The state apparently has sold more than one property in Thomaston for a fraction of its assessed value without any marketing to the public.

Two Portland-based developers bought the former state police barracks last year as part of a plan to redevelop the adjacent site of the former Maine State Prison. They paid $104,000 — less than a quarter of the property’s current assessed value.

Thomaston Assessor David Martucci said he doesn’t believe the property ever was marketed. He said he never saw a for sale sign on the property, which he passes every day on his commute.

He said the 2.6-acre property is prime real estate. This month, he assessed the value of the building and land at $480,000.

In June, the state sold three houses and five acres on Ship Street Circle in Thomaston to Patricia Barnhart, the warden of the Maine State Prison, for $175,000. Martucci visited that site in January and assessed the property at $458,000. The property never was put on the market.

The state is now voiding the sale because it violated a conflict-of-interest law.

Martucci said the police barracks parcel is valuable because it is on Route 1 and is zoned for light commercial use, such as a restaurant, a gallery or a neighborhood store.

In their deal with the state, the developers also got the right to negotiate the purchase of a maintenance building behind the barracks before the state offers the building to the public.

The police barracks is now leased to the Strong Insurance Agency.

Martucci said he assessed the property this month because it is now in private hands and going on the tax rolls.
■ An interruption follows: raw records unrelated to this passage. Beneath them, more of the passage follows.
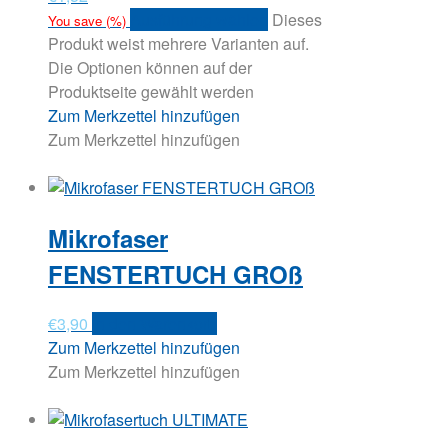
Ausführung wählen
Dieses
You save
(
%)
Produkt weist mehrere Varianten auf.
Die Optionen können auf der
Produktseite gewählt werden
Zum Merkzettel hinzufügen
Zum Merkzettel hinzufügen
Mikrofaser
FENSTERTUCH GROß
€
3,90
In den Warenkorb
Zum Merkzettel hinzufügen
Zum Merkzettel hinzufügen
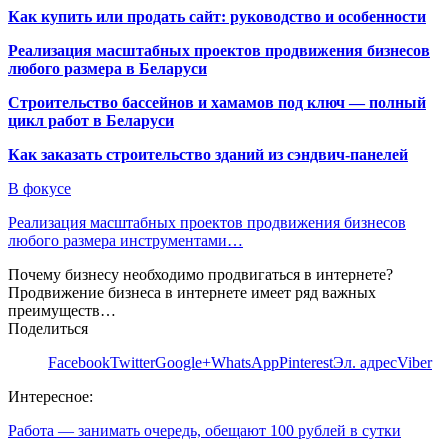
Как купить или продать сайт: руководство и особенности
Реализация масштабных проектов продвижения бизнесов
любого размера в Беларуси
Строительство бассейнов и хамамов под ключ — полный
цикл работ в Беларуси
Как заказать строительство зданий из сэндвич-панелей
В фокусе
Реализация масштабных проектов продвижения бизнесов
любого размера инструментами…
Почему бизнесу необходимо продвигаться в интернете?
Продвижение бизнеса в интернете имеет ряд важных
преимуществ…
Поделиться
Facebook
Twitter
Google+
WhatsApp
Pinterest
Эл. адрес
Viber
Интересное:
Работа — занимать очередь, обещают 100 рублей в сутки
The new assessment took effect July 12.

Because he hasn’t visited the property since its sale, Martucci used data that the Maine State Police provided. He said he is scheduled to visit the property in early August to confirm that the data is correct.
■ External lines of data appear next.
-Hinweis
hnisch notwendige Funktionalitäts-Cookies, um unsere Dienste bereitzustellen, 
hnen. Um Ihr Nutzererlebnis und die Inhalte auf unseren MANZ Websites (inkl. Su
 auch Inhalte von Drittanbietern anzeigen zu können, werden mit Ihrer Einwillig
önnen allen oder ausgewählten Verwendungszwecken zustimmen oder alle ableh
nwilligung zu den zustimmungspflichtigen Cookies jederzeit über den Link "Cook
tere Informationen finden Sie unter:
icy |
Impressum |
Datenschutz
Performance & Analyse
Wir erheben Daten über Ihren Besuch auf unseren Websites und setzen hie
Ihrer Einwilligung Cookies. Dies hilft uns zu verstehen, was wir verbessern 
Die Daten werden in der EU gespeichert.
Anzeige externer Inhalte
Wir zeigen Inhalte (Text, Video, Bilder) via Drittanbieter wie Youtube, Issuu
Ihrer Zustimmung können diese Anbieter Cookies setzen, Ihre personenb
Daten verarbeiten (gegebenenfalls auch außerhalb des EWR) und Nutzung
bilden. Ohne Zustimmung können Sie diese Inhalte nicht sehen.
The state sold the property in November to Kevin Bunker and Richard Berman, owners of Developers Collaborative. The company planned to develop a mix-use project on the former site of the Maine State Prison. The town owns that 15-acre site.

The developers have since abandoned the project because market conditions made it economically unfeasible, Bunker said in an interview. He said he doesn’t recall whether the property was marketed publicly.

Bunker said that he negotiated with directly with Chip Gavin, director of Maine’s Bureau of General Services in the Baldacci administration, and that town officials were involved in the talks.

Bunker said the $104,000 purchase price was based on an independent appraisal by the state. He said the developers bought the property because they wanted to control the parcel, which borders the prison site and could have been incorporated into the development.

He said Gavin “was trying hard to get as much money as he could out of it.”

Betty Lamoreau, acting director of the Bureau of General Services, said she is now examining records of the police barracks sale and could not say whether it was marketed.

She was surprised when told of the town’s assessed valuation of the property. She noted that an assessment of a property’s value for tax purposes isn’t the same thing as market value.

In 2009, the state sold two houses and an office building on Main Street to Carl Danielson for $141,000.

Martucci said he believes that price represents the true market value, because the sale was well advertised. He said that “for sale” signs were placed on the properties. He said the buildings were in poor shape.

Danielson tore down the office building, which had mold and rotting wood, and repaired one of the houses, where he lives today. He plans to restore the other, according to Martucci.